Former Queens Community Board 11 member and Bayside civic leader Mandingo Osceola Tshaka passed away May 10, just two days before his 91st birthday, at Hillside Manor Nursing Home in Jamaica.

In addition to serving for 17 years on the community board, Tshaka served as president of his civic association, Bayside Clear Spring, as well as co-chair of the Olde Towne of Flushing Burial Ground Conservancy.

During his time on the board, Tshaka fought to rid the streets of drug dealers; establish a playground behind M.S. 158 on Oceania Street; and lift the area surrounding his Bell Boulevard home south of Northern Boulevard out of the poverty designation in which the government had placed it.

In 2014, with assistance from friend Merle English, Tshaka published a memoir detailing his life. Titled “Mandingo Osceola Tshaka: Fearless,” the nearly 300-page memoir detailed his early life being raised by his grandmother in Bayside, his rise to musical fame as a singer for the doo-wop group The Ink Spots and his return to Queens, where he became a driving force for many community projects.
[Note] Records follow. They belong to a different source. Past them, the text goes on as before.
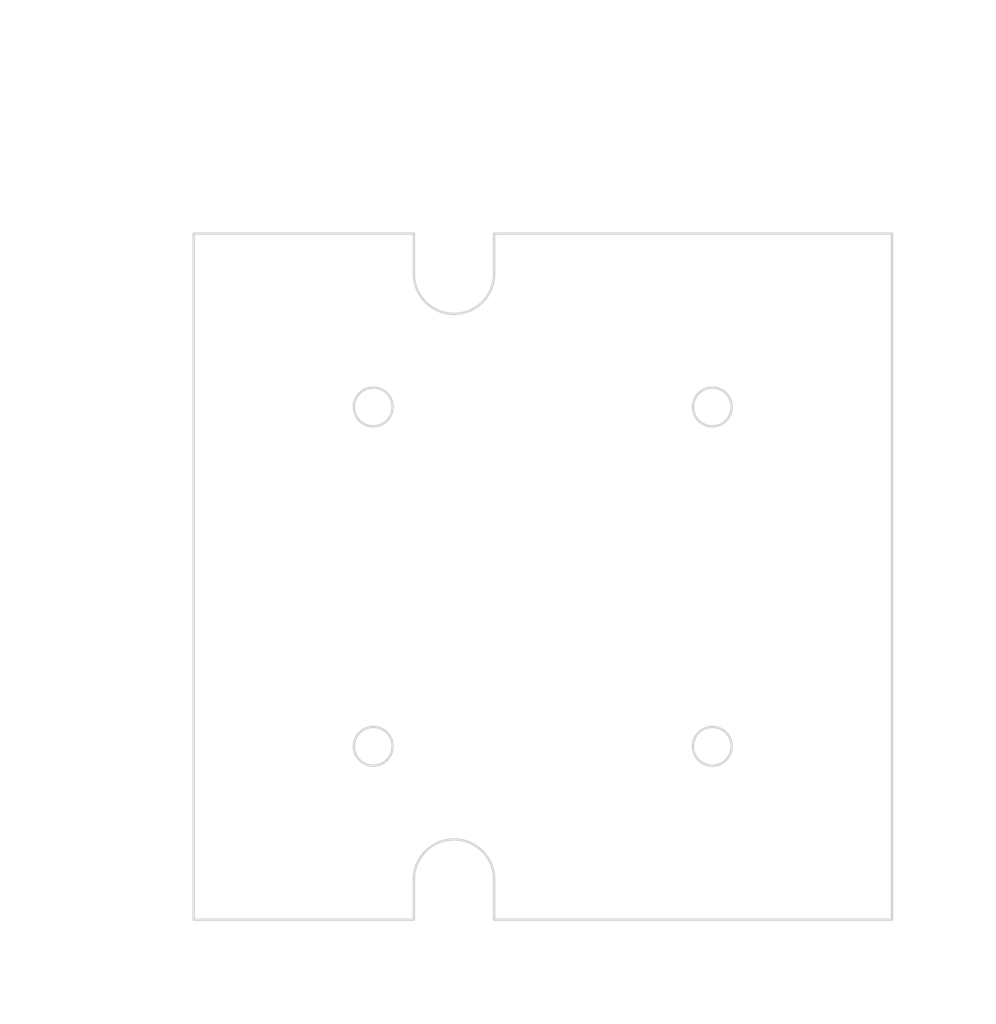
<source format=kicad_pcb>
(kicad_pcb (version 20171130) (host pcbnew "(5.1.0)-1")

  (general
    (thickness 1.6)
    (drawings 70)
    (tracks 0)
    (zones 0)
    (modules 0)
    (nets 1)
  )

  (page A4)
  (layers
    (0 F.Cu signal)
    (31 B.Cu signal)
    (32 B.Adhes user)
    (33 F.Adhes user)
    (34 B.Paste user)
    (35 F.Paste user)
    (36 B.SilkS user)
    (37 F.SilkS user)
    (38 B.Mask user)
    (39 F.Mask user)
    (40 Dwgs.User user)
    (41 Cmts.User user)
    (42 Eco1.User user)
    (43 Eco2.User user)
    (44 Edge.Cuts user)
    (45 Margin user)
    (46 B.CrtYd user)
    (47 F.CrtYd user)
    (48 B.Fab user)
    (49 F.Fab user)
  )

  (setup
    (last_trace_width 0.25)
    (trace_clearance 0.2)
    (zone_clearance 0.508)
    (zone_45_only no)
    (trace_min 0.2)
    (via_size 0.8)
    (via_drill 0.4)
    (via_min_size 0.4)
    (via_min_drill 0.3)
    (uvia_size 0.3)
    (uvia_drill 0.1)
    (uvias_allowed no)
    (uvia_min_size 0.2)
    (uvia_min_drill 0.1)
    (edge_width 0.05)
    (segment_width 0.2)
    (pcb_text_width 0.3)
    (pcb_text_size 1.5 1.5)
    (mod_edge_width 0.12)
    (mod_text_size 1 1)
    (mod_text_width 0.15)
    (pad_size 1.524 1.524)
    (pad_drill 0.762)
    (pad_to_mask_clearance 0.051)
    (solder_mask_min_width 0.25)
    (aux_axis_origin 0 0)
    (visible_elements FFFFFF7F)
    (pcbplotparams
      (layerselection 0x010fc_ffffffff)
      (usegerberextensions false)
      (usegerberattributes false)
      (usegerberadvancedattributes false)
      (creategerberjobfile false)
      (excludeedgelayer true)
      (linewidth 0.152400)
      (plotframeref false)
      (viasonmask false)
      (mode 1)
      (useauxorigin false)
      (hpglpennumber 1)
      (hpglpenspeed 20)
      (hpglpendiameter 15.000000)
      (psnegative false)
      (psa4output false)
      (plotreference true)
      (plotvalue true)
      (plotinvisibletext false)
      (padsonsilk false)
      (subtractmaskfromsilk false)
      (outputformat 1)
      (mirror false)
      (drillshape 1)
      (scaleselection 1)
      (outputdirectory ""))
  )

  (net 0 "")

  (net_class Default "This is the default net class."
    (clearance 0.2)
    (trace_width 0.25)
    (via_dia 0.8)
    (via_drill 0.4)
    (uvia_dia 0.3)
    (uvia_drill 0.1)
  )

  (gr_line (start 126.150577 73.727834) (end 144.334485 73.727834) (layer Edge.Cuts) (width 0.2))
  (gr_line (start 126.150577 130.339087) (end 126.150577 73.727834) (layer Edge.Cuts) (width 0.2))
  (gr_line (start 144.334485 130.339087) (end 126.150577 130.339087) (layer Edge.Cuts) (width 0.2))
  (gr_line (start 144.334485 127.033461) (end 144.334485 130.339087) (layer Edge.Cuts) (width 0.2))
  (gr_arc (start 147.650577 127.033461) (end 150.966669 127.033461) (angle -180) (layer Edge.Cuts) (width 0.2))
  (gr_line (start 150.966669 130.339087) (end 150.966669 127.033461) (layer Edge.Cuts) (width 0.2))
  (gr_line (start 183.812543 130.339087) (end 150.966669 130.339087) (layer Edge.Cuts) (width 0.2))
  (gr_line (start 183.812543 73.727834) (end 183.812543 130.339087) (layer Edge.Cuts) (width 0.2))
  (gr_line (start 150.966669 73.727834) (end 183.812543 73.727834) (layer Edge.Cuts) (width 0.2))
  (gr_line (start 150.966669 77.033461) (end 150.966669 73.727834) (layer Edge.Cuts) (width 0.2))
  (gr_arc (start 147.650577 77.033461) (end 144.334485 77.033461) (angle -180) (layer Edge.Cuts) (width 0.2))
  (gr_line (start 144.334485 73.727834) (end 144.334485 77.033461) (layer Edge.Cuts) (width 0.2))
  (gr_circle (center 168.98156 88.033461) (end 170.58156 88.033461) (layer Edge.Cuts) (width 0.2))
  (gr_circle (center 140.98156 116.033461) (end 142.58156 116.033461) (layer Edge.Cuts) (width 0.2))
  (gr_circle (center 140.98156 88.033461) (end 142.58156 88.033461) (layer Edge.Cuts) (width 0.2))
  (gr_circle (center 168.98156 116.033461) (end 170.58156 116.033461) (layer Edge.Cuts) (width 0.2))
  (gr_text [.13] (at 162.302623 68.258552) (layer Dwgs.User)
    (effects (font (size 1.7 1.53) (thickness 0.2125)))
  )
  (gr_text " 3.31" (at 162.302623 64.700537) (layer Dwgs.User)
    (effects (font (size 1.7 1.53) (thickness 0.2125)))
  )
  (gr_line (start 157.079601 66.369091) (end 159.079601 66.369091) (layer Dwgs.User) (width 0.2))
  (gr_line (start 157.079601 71.727834) (end 157.079601 66.369091) (layer Dwgs.User) (width 0.2))
  (gr_line (start 157.079601 79.033461) (end 157.079601 81.033461) (layer Dwgs.User) (width 0.2))
  (gr_line (start 148.650577 77.033461) (end 160.254601 77.033461) (layer Dwgs.User) (width 0.2))
  (gr_text [.56] (at 188.402283 125.075735) (layer Dwgs.User)
    (effects (font (size 1.7 1.53) (thickness 0.2125)))
  )
  (gr_text " 14.31" (at 188.402283 121.51772) (layer Dwgs.User)
    (effects (font (size 1.7 1.53) (thickness 0.2125)))
  )
  (gr_line (start 188.402283 128.339087) (end 188.402283 126.744289) (layer Dwgs.User) (width 0.2))
  (gr_line (start 188.402283 118.033461) (end 188.402283 119.628259) (layer Dwgs.User) (width 0.2))
  (gr_line (start 184.812543 130.339087) (end 191.577283 130.339087) (layer Dwgs.User) (width 0.2))
  (gr_line (start 169.98156 116.033461) (end 191.577283 116.033461) (layer Dwgs.User) (width 0.2))
  (gr_text [.58] (at 176.397051 137.56521) (layer Dwgs.User)
    (effects (font (size 1.7 1.53) (thickness 0.2125)))
  )
  (gr_text " 14.83" (at 176.397051 134.007195) (layer Dwgs.User)
    (effects (font (size 1.7 1.53) (thickness 0.2125)))
  )
  (gr_line (start 170.98156 135.675748) (end 172.349541 135.675748) (layer Dwgs.User) (width 0.2))
  (gr_line (start 181.812543 135.675748) (end 180.444562 135.675748) (layer Dwgs.User) (width 0.2))
  (gr_line (start 168.98156 118.633461) (end 168.98156 138.850748) (layer Dwgs.User) (width 0.2))
  (gr_line (start 183.812543 131.339087) (end 183.812543 138.850748) (layer Dwgs.User) (width 0.2))
  (gr_text [1.10] (at 154.98156 137.56521) (layer Dwgs.User)
    (effects (font (size 1.7 1.53) (thickness 0.2125)))
  )
  (gr_text " 28.00" (at 154.98156 134.007774) (layer Dwgs.User)
    (effects (font (size 1.7 1.53) (thickness 0.2125)))
  )
  (gr_line (start 166.98156 135.675748) (end 159.026171 135.675748) (layer Dwgs.User) (width 0.2))
  (gr_line (start 142.98156 135.675748) (end 150.936949 135.675748) (layer Dwgs.User) (width 0.2))
  (gr_line (start 168.98156 117.033461) (end 168.98156 138.850748) (layer Dwgs.User) (width 0.2))
  (gr_line (start 140.98156 117.033461) (end 140.98156 138.850748) (layer Dwgs.User) (width 0.2))
  (gr_text [1.10] (at 188.402283 103.922922) (layer Dwgs.User)
    (effects (font (size 1.7 1.53) (thickness 0.2125)))
  )
  (gr_text " 28.00" (at 188.402283 100.365487) (layer Dwgs.User)
    (effects (font (size 1.7 1.53) (thickness 0.2125)))
  )
  (gr_line (start 188.402283 114.033461) (end 188.402283 105.590896) (layer Dwgs.User) (width 0.2))
  (gr_line (start 188.402283 90.033461) (end 188.402283 98.476025) (layer Dwgs.User) (width 0.2))
  (gr_line (start 169.98156 116.033461) (end 191.577283 116.033461) (layer Dwgs.User) (width 0.2))
  (gr_line (start 169.98156 88.033461) (end 191.577283 88.033461) (layer Dwgs.User) (width 0.2))
  (gr_text [.26] (at 156.353777 68.9015) (layer Dwgs.User)
    (effects (font (size 1.7 1.53) (thickness 0.2125)))
  )
  (gr_text " 6.63" (at 156.353777 65.343485) (layer Dwgs.User)
    (effects (font (size 1.7 1.53) (thickness 0.2125)))
  )
  (gr_line (start 150.966669 67.012039) (end 152.966669 67.012039) (layer Dwgs.User) (width 0.2))
  (gr_line (start 146.334485 67.012039) (end 148.966669 67.012039) (layer Dwgs.User) (width 0.2))
  (gr_line (start 150.966669 72.727834) (end 150.966669 63.837039) (layer Dwgs.User) (width 0.2))
  (gr_line (start 144.334485 72.727834) (end 144.334485 63.837039) (layer Dwgs.User) (width 0.2))
  (gr_text [.72] (at 135.242531 68.829029) (layer Dwgs.User)
    (effects (font (size 1.7 1.53) (thickness 0.2125)))
  )
  (gr_text " 18.18" (at 135.242531 65.271594) (layer Dwgs.User)
    (effects (font (size 1.7 1.53) (thickness 0.2125)))
  )
  (gr_line (start 142.334485 66.939568) (end 139.291781 66.939568) (layer Dwgs.User) (width 0.2))
  (gr_line (start 128.150577 66.939568) (end 131.193282 66.939568) (layer Dwgs.User) (width 0.2))
  (gr_line (start 144.334485 72.727834) (end 144.334485 63.764568) (layer Dwgs.User) (width 0.2))
  (gr_line (start 126.150577 72.727834) (end 126.150577 63.764568) (layer Dwgs.User) (width 0.2))
  (gr_text [2.27] (at 154.98156 59.617295) (layer Dwgs.User)
    (effects (font (size 1.7 1.53) (thickness 0.2125)))
  )
  (gr_text " 57.66" (at 154.98156 56.05986) (layer Dwgs.User)
    (effects (font (size 1.7 1.53) (thickness 0.2125)))
  )
  (gr_line (start 181.812543 57.727834) (end 159.028491 57.727834) (layer Dwgs.User) (width 0.2))
  (gr_line (start 128.150577 57.727834) (end 150.93463 57.727834) (layer Dwgs.User) (width 0.2))
  (gr_line (start 183.812543 72.727834) (end 183.812543 54.552834) (layer Dwgs.User) (width 0.2))
  (gr_line (start 126.150577 72.727834) (end 126.150577 54.552834) (layer Dwgs.User) (width 0.2))
  (gr_text [2.23] (at 114.187975 103.922922) (layer Dwgs.User)
    (effects (font (size 1.7 1.53) (thickness 0.2125)))
  )
  (gr_text " 56.61" (at 114.187975 100.365487) (layer Dwgs.User)
    (effects (font (size 1.7 1.53) (thickness 0.2125)))
  )
  (gr_line (start 114.187975 75.727834) (end 114.187975 98.476025) (layer Dwgs.User) (width 0.2))
  (gr_line (start 114.187975 128.339087) (end 114.187975 105.590896) (layer Dwgs.User) (width 0.2))
  (gr_line (start 125.150577 73.727834) (end 111.012975 73.727834) (layer Dwgs.User) (width 0.2))
  (gr_line (start 125.150577 130.339087) (end 111.012975 130.339087) (layer Dwgs.User) (width 0.2))

)

</source>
Throughout his lengthy career serving the community, one of his biggest accomplishments was getting the federal government to admit that slave labor was used to build the White House. According to him, this fact had been hidden in American history for a long time.

During his time chairing Olde Town of Flushing Burial Ground Conservancy, Tshaka dedicated many years to get the 19th-century cemetery the dignity and respect he felt it deserved. Up to 1,000 people have been buried there.

Queens Memory, the digital archives program at Queens Public Library, remembered Tshaka’s extensive activism for work and with the burial ground.

Tshaka’s Bayside home on 46th Avenue has belonged to his family for over a century. He referred to himself as “Bayside’s One of a Kind.”